Start of PROVIDED MATERIAL

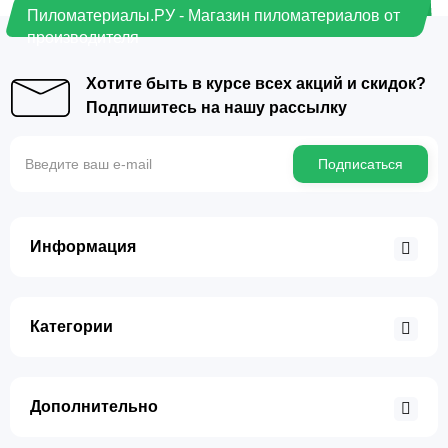
Пиломатериалы.РУ - Магазин пиломатериалов от
производителя
Хотите быть в курсе всех акций и скидок?
Подпишитесь на нашу рассылку
Подписаться
Информация
Категории
Дополнительно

End of PROVIDED MATERIAL

## TASK DESCRIPTION
Transcribe the text of every row above line for line, without changing a single character. Leave the pictures out of your answer.

## ANSWER BOX
Пиломатериалы.РУ - Магазин пиломатериалов от
производителя
Хотите быть в курсе всех акций и скидок?
Подпишитесь на нашу рассылку
Подписаться
Информация
Категории
Дополнительно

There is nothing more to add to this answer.